検査スムーズ、支援充実… 韓国・釜山赴任の記者、2週間隔離生活ルポ

西日本新聞 国際面 金田 達依

 【釜山・金田達依】韓国釜山市に今月2日、本紙駐在員として赴任した。韓国は1日以降、新型コロナウイルス感染拡大阻止のため全ての入国者に2週間の隔離を義務付けており、私も隔離生活を送った。徹底した検査と隔離で感染封じ込めの「成功例」といわれる韓国の現状を垣間見た。

居所特定アプリが必須

 2日に降り立った金海空港は厳戒態勢だった。職員はほぼ全員が防護服を着用。入国者は入国審査場の手前に掲示されたQRコードをスマートフォンで読み込み、専用アプリを入れなければ審査を受けられない。

 入国手続きを終えると、職員に声を掛けられた。「出迎えはいますか」。前任者から引き継いだアパートが私の隔離場所。家族など出迎えのない者は専用バス(大型の観光バス)の受付窓口を案内された。行き先の地域別に分乗し市内へ。

 受付でまごつく日本人がいた。「予約したホテルではだめだと言われて…」。宿泊先が自宅などの場合を除き、140万ウォン(約12万6千円)を支払って市が指定する隔離施設に入らなければならない。

 翌3日午前、病院へ。ビザ取得時に、入国後24時間以内に新型コロナウイルスの検査を受けるよう言われていた。公共交通機関は使えず、市が専用車で送迎。運転手と職員1人が付き添った。

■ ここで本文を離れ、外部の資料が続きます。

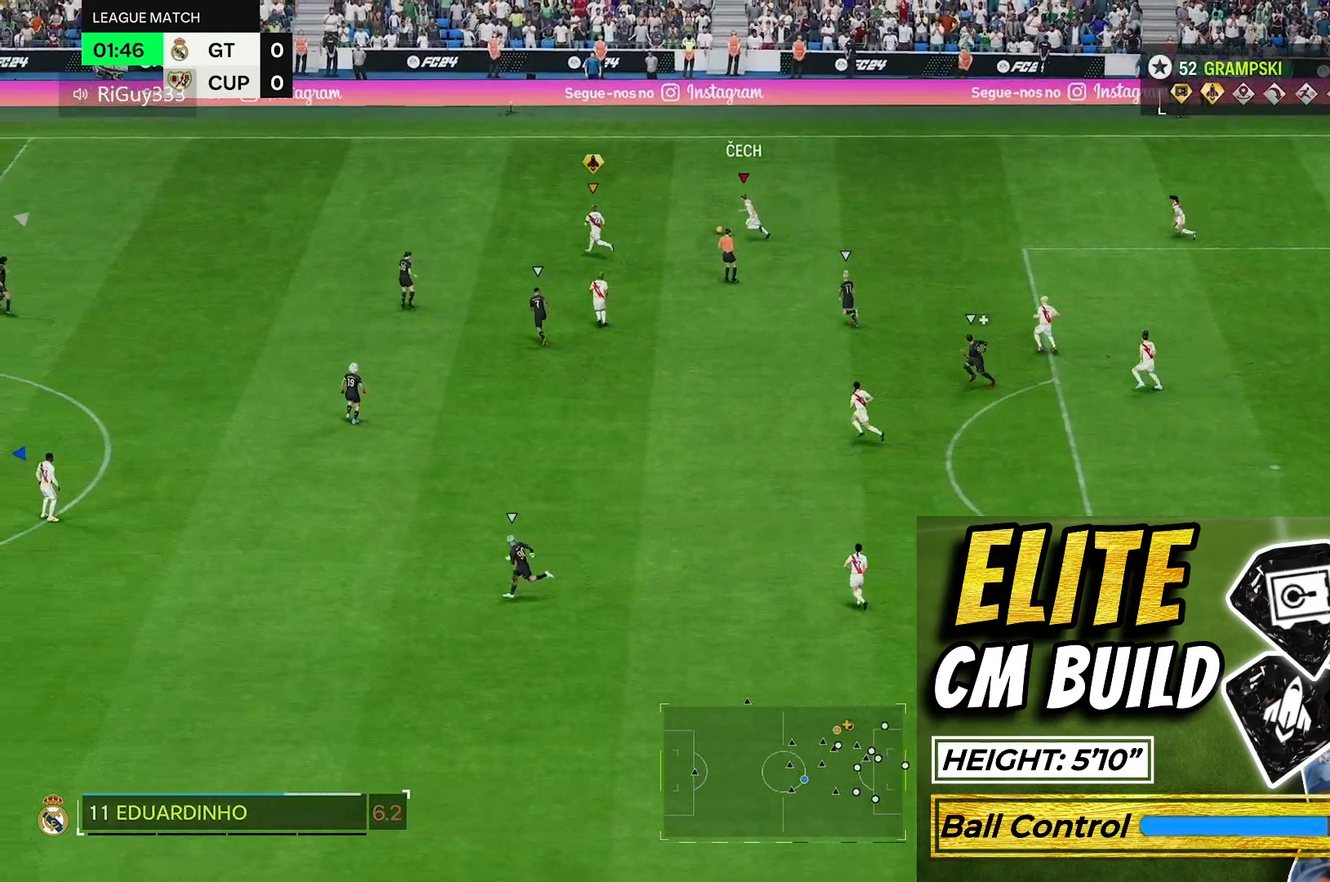
{"buttons": ["R2"], "left_stick": "up-left", "right_stick": "center", "events": [[300, "R2", "up"], [400, "R2", "down"]]}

 15分ほどで病院に到着。屋外に検査用のプレハブやテントが並ぶ。受付から問診、検体採取、胸部エックス線検査まで棟ごとに分かれた中を流れるように進み、約30分で終了。結果は約6時間後、電話で知らされた。「陰性」だった。

 その日の午後、地元区役所から支援物資が届いた。カップ麺やパックご飯、レトルトカレーなどおよそ2週間分の食料と、ごみ袋。隔離でごみ出しができないため消毒液付きだ。医療用マスクも10枚入っていた。

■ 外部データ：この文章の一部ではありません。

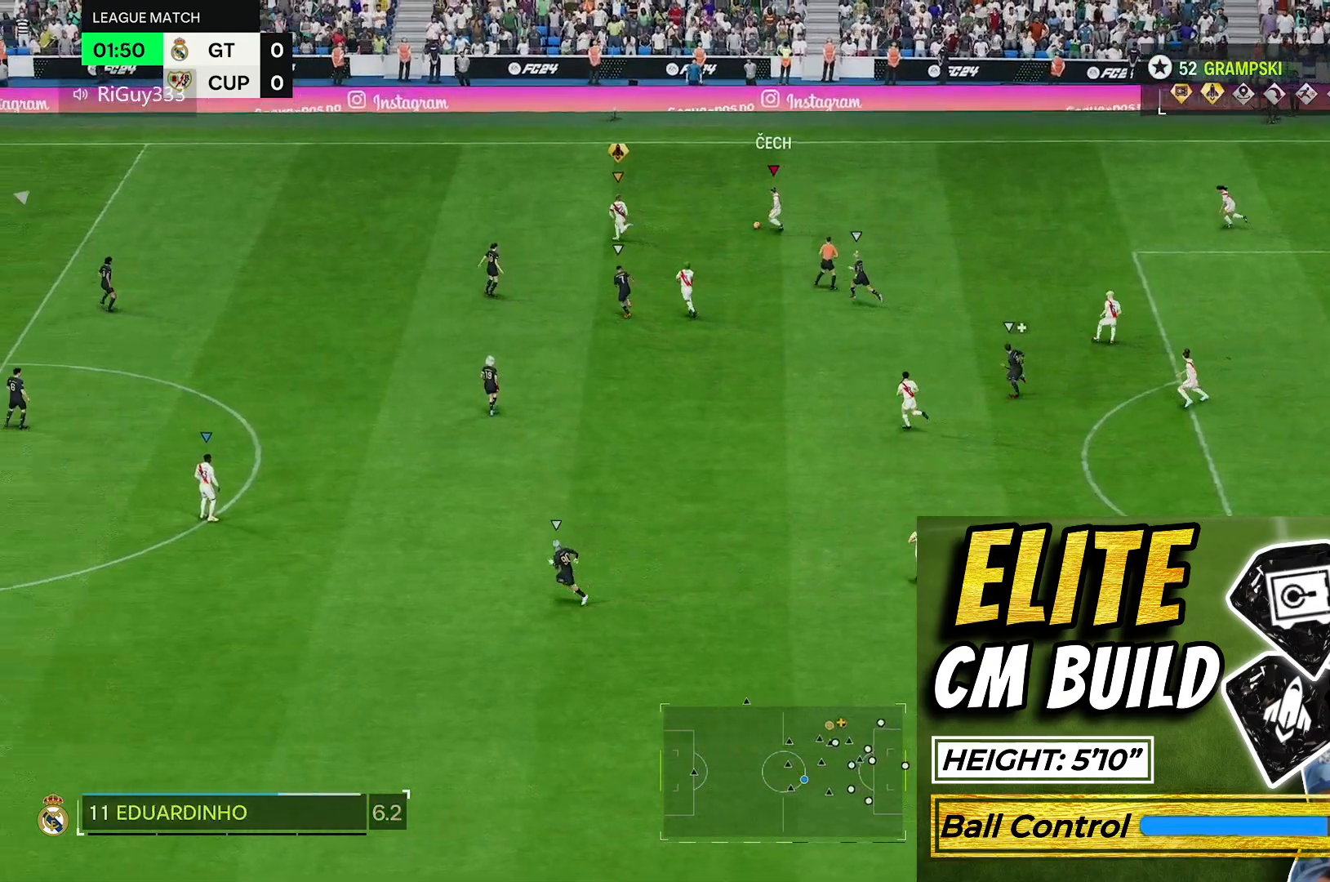
{"buttons": ["R2"], "left_stick": "up-left", "right_stick": "center", "events": []}
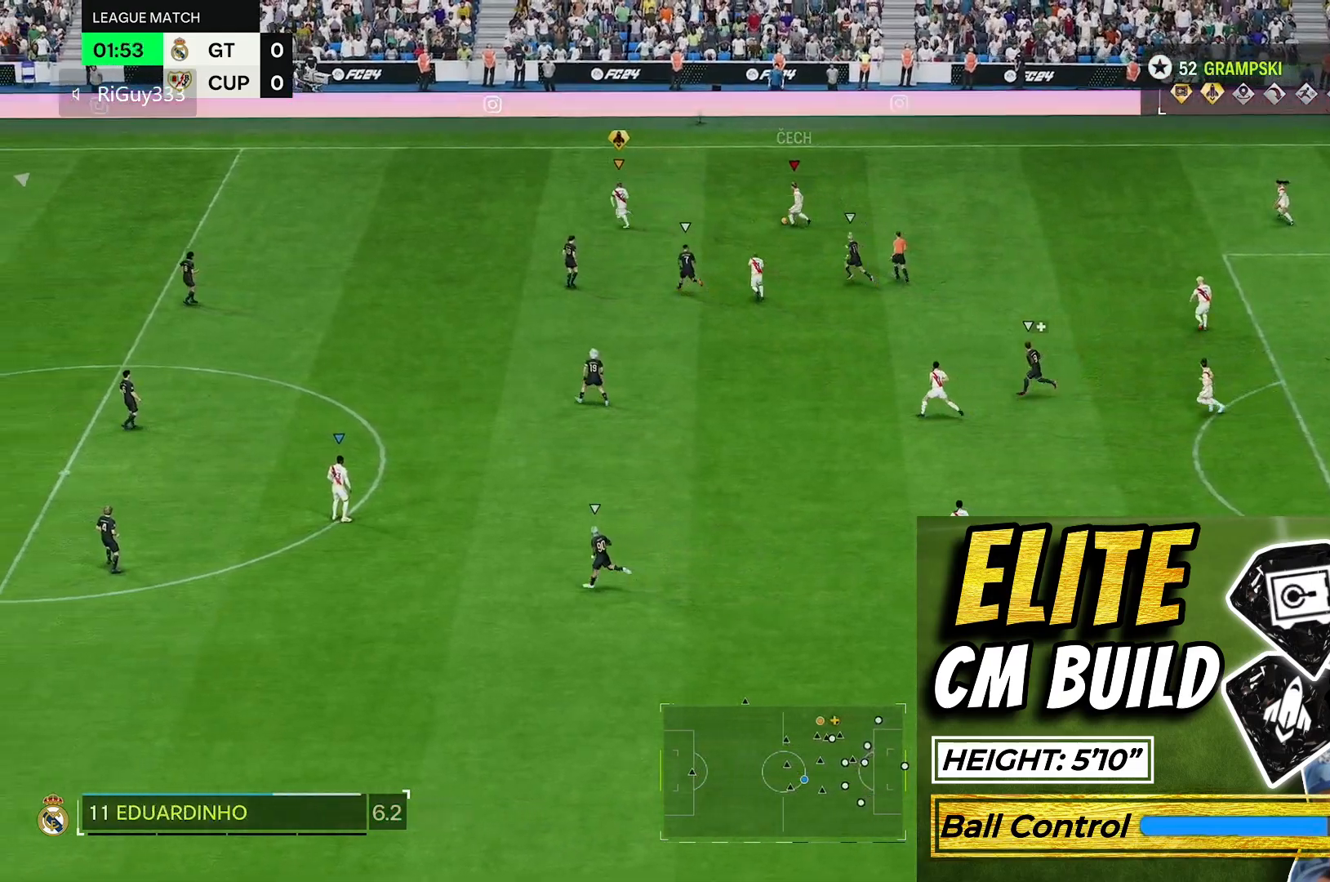
{"buttons": ["R2"], "left_stick": "up-left", "right_stick": "center", "events": []}
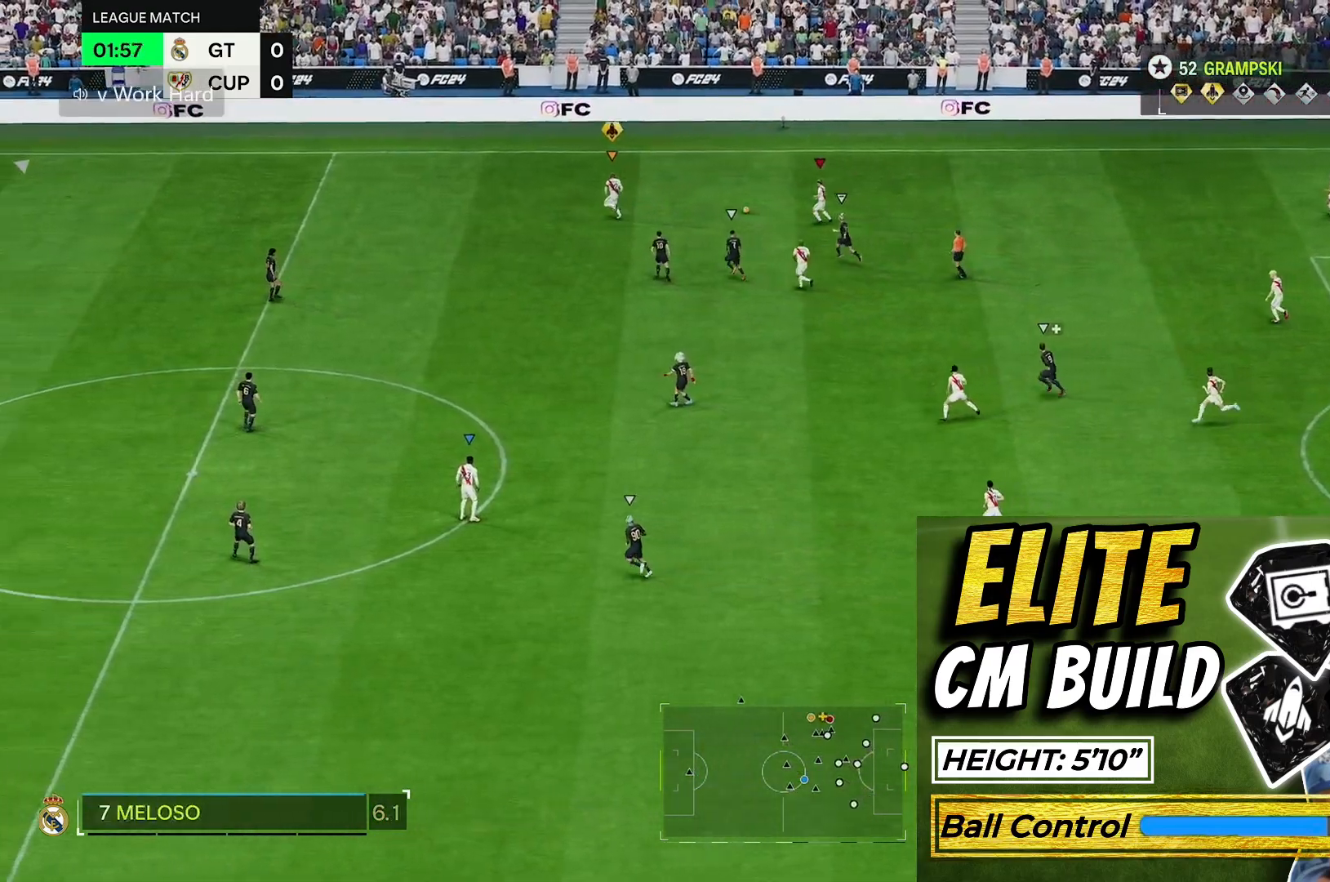
{"buttons": [], "left_stick": "left", "right_stick": "center", "events": [[317, "left_stick", "left"], [417, "R2", "up"]]}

 入国時に入れたアプリで1日2回、体温などを報告。当局はアプリの衛星利用測位システム(GPS)で本人の位置を特定できる。「スマホを置いて外出したらどうなるの?」と思っていたら、隔離中の入国者がサウナや飲食店に行って感染病予防法違反容疑で逮捕される事件が起きた。当局は11日、違反者に本人の同意を得た上で追跡用の電子リストバンドを装着すると発表した。

 17日、私の隔離期間が明けた。テレビ電話などで家族らと頻繁に連絡を取り、精神的にはそれほど負担ではなかったが、食欲が落ちてご飯がおいしくなくなった。やはり人間は活動しないとだめなようだ。

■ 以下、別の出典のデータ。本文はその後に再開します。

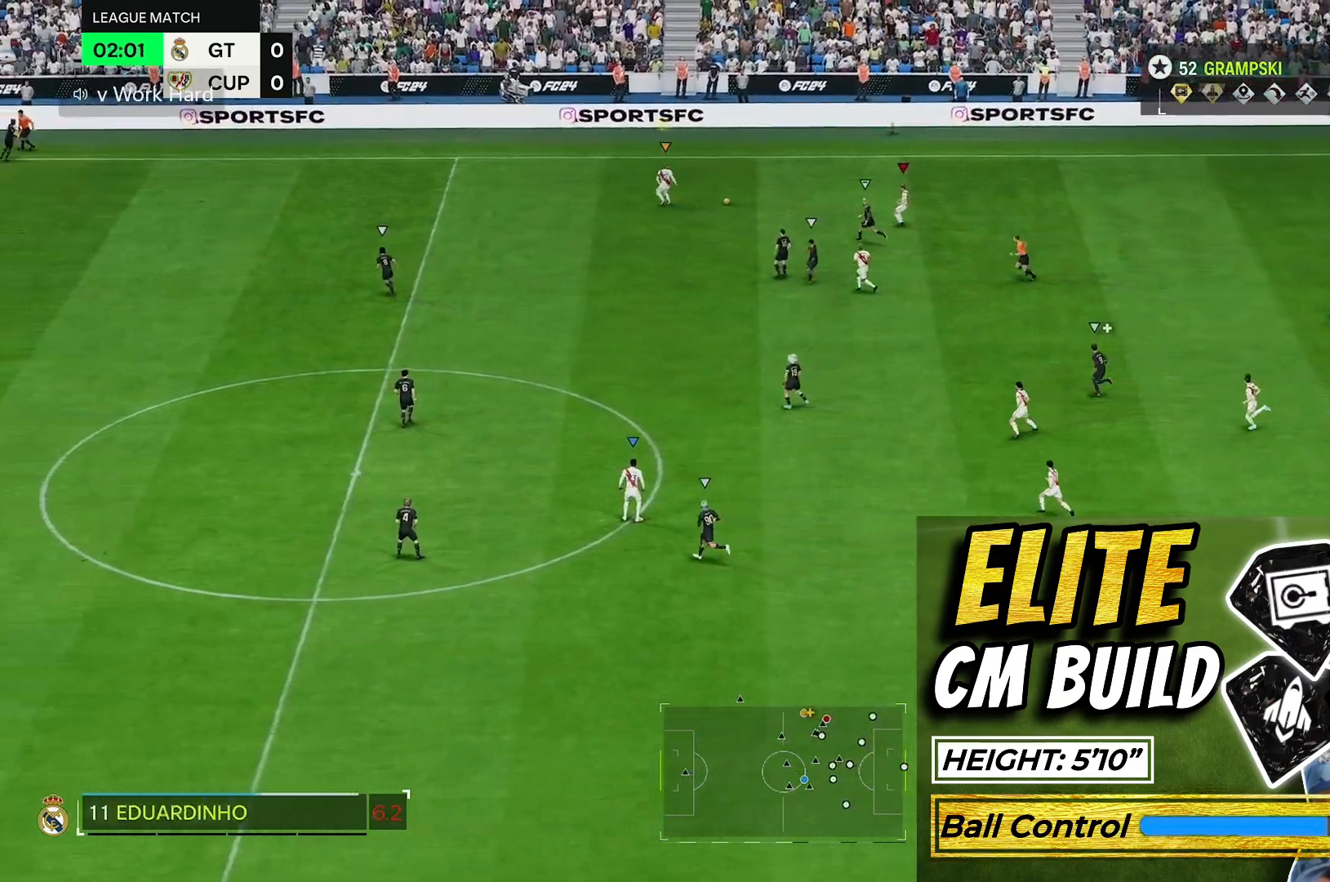
{"buttons": [], "left_stick": "left", "right_stick": "center", "events": []}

 韓国の感染者は13日以降、30人以下で推移する。厳格な隔離や監視措置に人権上の問題を巡って議論はあるものの、国民はおおむね政府を評価。15日の総選挙では文在寅(ムンジェイン)大統領を支える与党が大勝した。

 韓国の施策全てが正しいとは思わない。だが感染封じ込めに全力を尽くし、一方で相応の支援を講じようとする姿勢に、日本が学ぶべき点は多いと思う。